If you really don't know the story, go look it up. Hare focusses on two specific events, the day in 1895 when Wilde inexplicably didn't take the opportunity to leave England and allowed himself to be arrested, and the day in 1897 when Bosie totally explicably abandoned Wilde in Italy.
Of the two characters, the play's portrait of Bosie, and Freddie Fox's performance under Neil Armfield's direction, are the most predictable and conventional. Hare's Bosie is a total rotter, an immature, egotistical, self-obsessed twerp not only incapable of love but incapable of imagining that he is not the centre of the universe or that his own petty concerns are not far more significant than another's tragedy.
Fox adds pretty-boy preening and the quality of convincing himself that he is absolutely sincere at the very moments he's being most hypocritical.

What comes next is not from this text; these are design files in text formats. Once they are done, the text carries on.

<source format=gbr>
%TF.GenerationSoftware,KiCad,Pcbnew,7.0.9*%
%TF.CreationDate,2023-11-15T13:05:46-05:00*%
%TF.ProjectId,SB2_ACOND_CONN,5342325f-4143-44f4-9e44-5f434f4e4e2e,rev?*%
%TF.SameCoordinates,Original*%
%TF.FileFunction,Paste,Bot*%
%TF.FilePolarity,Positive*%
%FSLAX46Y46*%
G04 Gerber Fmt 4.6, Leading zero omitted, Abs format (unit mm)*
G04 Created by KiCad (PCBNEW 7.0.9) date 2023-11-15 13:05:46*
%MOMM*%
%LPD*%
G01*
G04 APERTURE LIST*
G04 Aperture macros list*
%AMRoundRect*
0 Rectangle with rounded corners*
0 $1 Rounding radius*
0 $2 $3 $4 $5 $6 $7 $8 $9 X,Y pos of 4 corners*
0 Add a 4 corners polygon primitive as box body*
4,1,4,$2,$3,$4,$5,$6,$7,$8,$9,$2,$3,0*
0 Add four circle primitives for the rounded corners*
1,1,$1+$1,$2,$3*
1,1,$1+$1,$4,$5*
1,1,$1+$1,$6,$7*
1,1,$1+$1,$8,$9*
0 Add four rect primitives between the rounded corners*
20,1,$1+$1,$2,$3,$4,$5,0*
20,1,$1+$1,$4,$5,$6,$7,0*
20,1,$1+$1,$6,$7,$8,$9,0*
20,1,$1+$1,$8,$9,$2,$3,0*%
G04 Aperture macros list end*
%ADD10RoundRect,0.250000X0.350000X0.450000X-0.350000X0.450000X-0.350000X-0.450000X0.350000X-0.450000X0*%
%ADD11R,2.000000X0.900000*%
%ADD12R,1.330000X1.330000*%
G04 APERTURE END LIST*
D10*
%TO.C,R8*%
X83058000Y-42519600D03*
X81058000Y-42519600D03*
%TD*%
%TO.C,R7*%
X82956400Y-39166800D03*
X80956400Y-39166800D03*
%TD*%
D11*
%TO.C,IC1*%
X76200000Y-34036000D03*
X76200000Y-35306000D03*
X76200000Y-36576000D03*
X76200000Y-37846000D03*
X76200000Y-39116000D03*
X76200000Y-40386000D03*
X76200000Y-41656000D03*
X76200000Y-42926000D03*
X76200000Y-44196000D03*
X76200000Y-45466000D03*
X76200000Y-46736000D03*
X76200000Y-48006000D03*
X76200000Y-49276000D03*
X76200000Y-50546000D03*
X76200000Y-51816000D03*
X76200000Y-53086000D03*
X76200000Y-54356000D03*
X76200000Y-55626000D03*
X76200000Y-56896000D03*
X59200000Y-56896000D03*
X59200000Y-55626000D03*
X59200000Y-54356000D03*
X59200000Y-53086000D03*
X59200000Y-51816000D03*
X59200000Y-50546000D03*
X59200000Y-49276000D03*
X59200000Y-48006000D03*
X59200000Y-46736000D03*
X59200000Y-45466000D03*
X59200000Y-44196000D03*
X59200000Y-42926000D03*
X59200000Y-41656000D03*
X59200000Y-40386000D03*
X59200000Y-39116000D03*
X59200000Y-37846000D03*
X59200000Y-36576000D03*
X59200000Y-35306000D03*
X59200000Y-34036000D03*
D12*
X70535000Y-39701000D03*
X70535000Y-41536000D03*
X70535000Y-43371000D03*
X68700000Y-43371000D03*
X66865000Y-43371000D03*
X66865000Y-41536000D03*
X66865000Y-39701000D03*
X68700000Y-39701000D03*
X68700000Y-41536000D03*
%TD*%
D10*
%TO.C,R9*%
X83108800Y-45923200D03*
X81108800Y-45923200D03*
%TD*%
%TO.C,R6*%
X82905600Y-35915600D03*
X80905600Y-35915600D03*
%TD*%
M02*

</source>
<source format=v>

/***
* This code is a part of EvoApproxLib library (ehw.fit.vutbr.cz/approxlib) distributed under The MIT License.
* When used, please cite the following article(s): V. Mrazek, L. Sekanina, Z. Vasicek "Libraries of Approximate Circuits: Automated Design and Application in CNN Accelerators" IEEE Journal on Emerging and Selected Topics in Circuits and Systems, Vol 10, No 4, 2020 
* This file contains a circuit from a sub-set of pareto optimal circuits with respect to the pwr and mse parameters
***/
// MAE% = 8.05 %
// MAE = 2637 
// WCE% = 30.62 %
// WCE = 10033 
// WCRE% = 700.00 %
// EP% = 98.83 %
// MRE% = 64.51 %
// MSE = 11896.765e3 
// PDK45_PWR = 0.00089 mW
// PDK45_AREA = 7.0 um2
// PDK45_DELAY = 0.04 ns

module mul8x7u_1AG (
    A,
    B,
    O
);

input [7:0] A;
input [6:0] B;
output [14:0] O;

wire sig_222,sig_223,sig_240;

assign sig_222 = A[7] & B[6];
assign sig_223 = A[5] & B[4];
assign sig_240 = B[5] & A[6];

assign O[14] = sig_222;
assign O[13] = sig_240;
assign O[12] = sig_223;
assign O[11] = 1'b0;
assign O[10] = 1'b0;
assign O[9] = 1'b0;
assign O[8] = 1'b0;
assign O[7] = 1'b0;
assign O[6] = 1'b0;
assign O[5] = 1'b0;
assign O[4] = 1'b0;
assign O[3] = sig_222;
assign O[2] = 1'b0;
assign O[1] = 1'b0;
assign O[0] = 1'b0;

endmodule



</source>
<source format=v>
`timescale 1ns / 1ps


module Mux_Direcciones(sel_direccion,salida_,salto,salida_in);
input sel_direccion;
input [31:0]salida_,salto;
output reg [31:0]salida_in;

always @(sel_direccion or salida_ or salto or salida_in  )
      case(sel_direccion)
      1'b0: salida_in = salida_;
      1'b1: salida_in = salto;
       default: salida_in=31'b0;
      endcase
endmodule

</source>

What is missing, though, in both writing and performance, is any hint of what it was in the boy that attracted Wilde and fed his self-destructive obsession.

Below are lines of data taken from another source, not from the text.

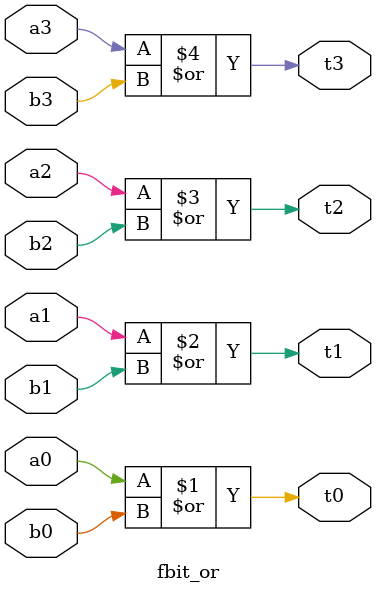
<source format=v>
`timescale 1ns / 1ps
module fbit_or(a0,a1,a2,a3,b0,b1,b2,b3,t0,t1,t2,t3);
input a0,a1,a2,a3,b0,b1,b2,b3;
output t0,t1,t2,t3;

or o1(t0,a0,b0);
or o2(t1,a1,b1);
or o3(t2,a2,b2);
or o4(t3,a3,b3);
endmodule

</source>
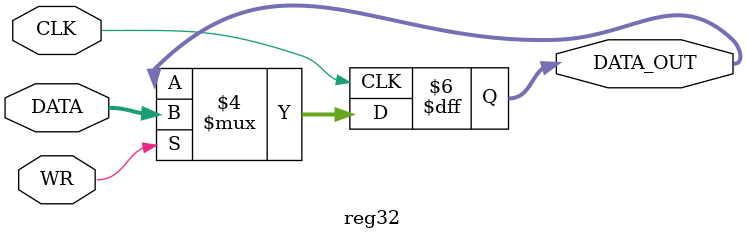
<source format=v>
module reg32(CLK, WR, DATA, DATA_OUT);

input wire CLK;
input wire [31:0] DATA;
input wire WR;
output reg [31:0] DATA_OUT;

initial begin
	DATA_OUT <= 32'd0;
end

always @ (posedge CLK) begin
	if (WR==1) begin
		DATA_OUT <= DATA;
	end
end

endmodule

</source>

It would be nice if we were allowed to glimpse something – vitality, a sweet innocence in the blind egotism, even a kind of love for Oscar that the older man would respond to – to help make the story make sense.
In its place, we are given Hare's one interesting guess/insight about Wilde's side of the story – that what really drove him was his fatal inclination to see himself as a tragic hero, a character in some imagined novel or drama, doomed by the author's will to act out a predetermined role.

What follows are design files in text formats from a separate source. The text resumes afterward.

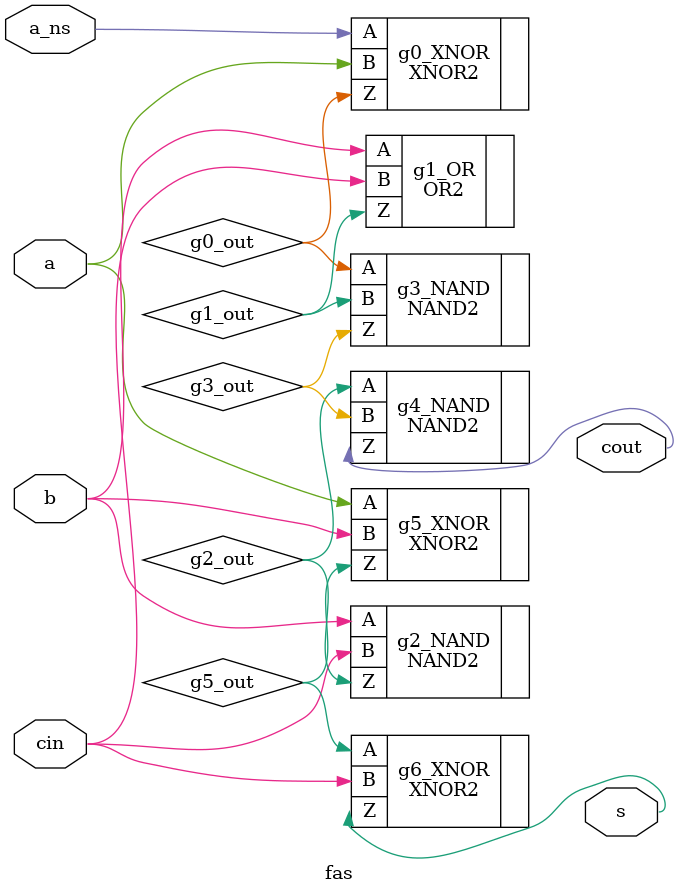
<source format=sv>
module fas (
    input logic a,           // Input bit a
    input logic b,           // Input bit b
    input logic cin,         // Carry in
    input logic a_ns,        // A_nS (add/not subtract) control
    output logic s,          // Output S
    output logic cout        // Carry out
);

// Put your code here
	logic g0_out, g1_out, g2_out, g3_out, g5_out;
	
	NAND2 #(.Tpdhl(1),.Tpdlh(1)) g2_NAND (.A(b), .B(cin), .Z(g2_out));
	NAND2 #(.Tpdhl(1),.Tpdlh(1)) g3_NAND (.A(g0_out), .B(g1_out), .Z(g3_out));
	NAND2 #(.Tpdhl(1),.Tpdlh(1)) g4_NAND (.A(g2_out), .B(g3_out), .Z(cout));

	XNOR2 #(.Tpdhl(4),.Tpdlh(4)) g0_XNOR (.A(a_ns), .B(a), .Z(g0_out));
	XNOR2 #(.Tpdhl(4),.Tpdlh(4)) g5_XNOR (.A(a), .B(b), .Z(g5_out));
	XNOR2 #(.Tpdhl(4),.Tpdlh(4)) g6_XNOR (.A(g5_out), .B(cin), .Z(s));
	
	OR2 #(.Tpdhl(6),.Tpdlh(6)) g1_OR (.A(b), .B(cin), .Z(g1_out));
	
// End of your code

endmodule

</source>
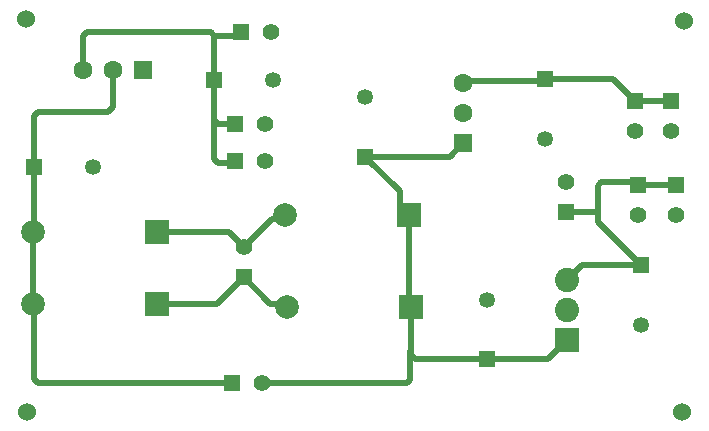
<source format=gbl>
G04*
G04 #@! TF.GenerationSoftware,Altium Limited,Altium Designer,20.2.5 (213)*
G04*
G04 Layer_Physical_Order=2*
G04 Layer_Color=16711680*
%FSLAX44Y44*%
%MOMM*%
G71*
G04*
G04 #@! TF.SameCoordinates,7541D054-3382-41C0-95A3-E9C1F66121CC*
G04*
G04*
G04 #@! TF.FilePolarity,Positive*
G04*
G01*
G75*
%ADD25C,2.0500*%
%ADD26R,2.0500X2.0500*%
%ADD29C,0.5080*%
%ADD30R,1.3500X1.3500*%
%ADD31C,1.3500*%
%ADD32R,1.4000X1.4000*%
%ADD33C,1.4000*%
%ADD34R,1.4000X1.4000*%
%ADD35C,1.5240*%
%ADD36C,1.6000*%
%ADD37R,1.6000X1.6000*%
%ADD38R,1.3500X1.3500*%
%ADD39C,2.0000*%
%ADD40R,2.0000X2.0000*%
%ADD41R,1.6000X1.6000*%
%ADD42C,1.6000*%
D25*
X480384Y134365D02*
D03*
Y109015D02*
D03*
D26*
Y83665D02*
D03*
D29*
X506734Y191770D02*
Y213989D01*
Y183545D02*
Y191770D01*
X480060D02*
X506734D01*
X572668Y214528D02*
X572770Y214630D01*
X541126Y214528D02*
X572668D01*
X541024Y214425D02*
X541126Y214528D01*
X182014Y236656D02*
Y269676D01*
X198120Y233680D02*
X199390Y234950D01*
X184990Y233680D02*
X198120D01*
X182014Y236656D02*
X184990Y233680D01*
X182014Y269676D02*
Y303325D01*
X184990Y266700D02*
X199390D01*
X182014Y269676D02*
X184990Y266700D01*
X201289Y340989D02*
X204470Y344170D01*
X182014Y340989D02*
X201289D01*
X538484Y285545D02*
X538586Y285648D01*
X568858D01*
X568960Y285750D01*
X348214Y74725D02*
Y111555D01*
Y71351D02*
Y74725D01*
X222254Y46785D02*
X345008D01*
X347984Y49761D01*
Y74495D01*
X348214Y74725D01*
X412754Y67505D02*
X464224D01*
X480384Y83665D01*
X28984Y114095D02*
X29214Y113865D01*
Y50595D02*
Y113865D01*
Y50595D02*
X33024Y46785D01*
X196854D01*
X33024Y276655D02*
X92278D01*
X96524Y280901D02*
Y312215D01*
X92278Y276655D02*
X96524Y280901D01*
X29614Y229665D02*
Y273245D01*
X33024Y276655D01*
X74100Y343965D02*
X179038D01*
X182014Y303325D02*
Y340989D01*
X179038Y343965D02*
X182014Y340989D01*
X71124Y312215D02*
Y340989D01*
X74100Y343965D01*
X538484Y216965D02*
X541024Y214425D01*
X509710Y216965D02*
X538484D01*
X506734Y213989D02*
X509710Y216965D01*
X506734Y183545D02*
X543564Y146715D01*
X480384Y134365D02*
X480956D01*
X493306Y146715D01*
X543564D01*
X462284Y304195D02*
X519834D01*
X538484Y285545D01*
X460579Y302490D02*
X462284Y304195D01*
X394139Y302490D02*
X460579D01*
X392434Y300785D02*
X394139Y302490D01*
X309884Y238955D02*
X381404D01*
X392434Y249985D01*
X339484Y196485D02*
X346944Y189025D01*
X339484Y196485D02*
Y209355D01*
X309884Y238955D02*
X339484Y209355D01*
X352060Y67505D02*
X412754D01*
X348214Y71351D02*
X352060Y67505D01*
X346944Y112825D02*
Y189025D01*
Y112825D02*
X348214Y111555D01*
X207014Y162355D02*
X230829Y186170D01*
X239489D01*
X242344Y189025D01*
X207014Y136955D02*
X229559Y114410D01*
X240759D01*
X243614Y111555D01*
X133584Y114095D02*
X184154D01*
X207014Y136955D01*
X133584Y175055D02*
X194314D01*
X207014Y162355D01*
X29299Y229350D02*
X29614Y229665D01*
X29299Y175370D02*
Y229350D01*
X28984Y175055D02*
X29299Y175370D01*
X28984Y114095D02*
Y175055D01*
D30*
X182014Y303325D02*
D03*
X29614Y229665D02*
D03*
D31*
X232014Y303325D02*
D03*
X462284Y254195D02*
D03*
X309884Y288955D02*
D03*
X543564Y96715D02*
D03*
X412754Y117505D02*
D03*
X79614Y229665D02*
D03*
D32*
X480060Y191770D02*
D03*
X572770Y214630D02*
D03*
X568960Y285750D02*
D03*
X538484Y285545D02*
D03*
X207014Y136955D02*
D03*
X541024Y214425D02*
D03*
D33*
X480060Y217170D02*
D03*
X572770Y189230D02*
D03*
X224790Y266700D02*
D03*
X229870Y344170D02*
D03*
X568960Y260350D02*
D03*
X222254Y46785D02*
D03*
X538484Y260145D02*
D03*
X207014Y162355D02*
D03*
X541024Y189025D02*
D03*
X224790Y234950D02*
D03*
D34*
X199390Y266700D02*
D03*
X204470Y344170D02*
D03*
X196854Y46785D02*
D03*
X199390Y234950D02*
D03*
D35*
X579495Y353281D02*
D03*
X22583Y355022D02*
D03*
X23480Y22901D02*
D03*
X577850Y22860D02*
D03*
D36*
X392434Y300785D02*
D03*
Y275385D02*
D03*
D37*
Y249985D02*
D03*
D38*
X462284Y304195D02*
D03*
X309884Y238955D02*
D03*
X543564Y146715D02*
D03*
X412754Y67505D02*
D03*
D39*
X242344Y189025D02*
D03*
X28984Y175055D02*
D03*
X243614Y111555D02*
D03*
X28984Y114095D02*
D03*
D40*
X346944Y189025D02*
D03*
X133584Y175055D02*
D03*
X348214Y111555D02*
D03*
X133584Y114095D02*
D03*
D41*
X121924Y312215D02*
D03*
D42*
X96524D02*
D03*
X71124D02*
D03*
M02*

</source>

In this reading Bosie is almost irrelevant – Oscar doesn't try to escape arrest not because he can't leave Bosie but because the role of hero/victim is irresistible; and in the second act, having mentally cast Bosie as Judas and himself as Christ, it's not too much to say he rather enjoys being the betrayed martyr.
With Wilde written as a self-dramatising figure constantly playing a role and on some psychological level revelling in it, the part becomes an opportunity for Rupert Everett to give as larger-than-life a performance as he wants, as long as he lets us see that it is the character, and not the actor, who is overacting.
So just watching Everett is a delight as in the first act he plays a man behaving in the grand manner of a nineteenth-century tragedian, and in the second half as the more subdued Wilde and the more subtly playing actor enjoy the sniping zingers of the cynical observer.
Cal Macaninch provides solid support as the too-practical-to-be-listened-to Wilde friend Robert Ross, and Alister Cameron as an unflappable and surprisingly sympathetic seen-it-all hotelier.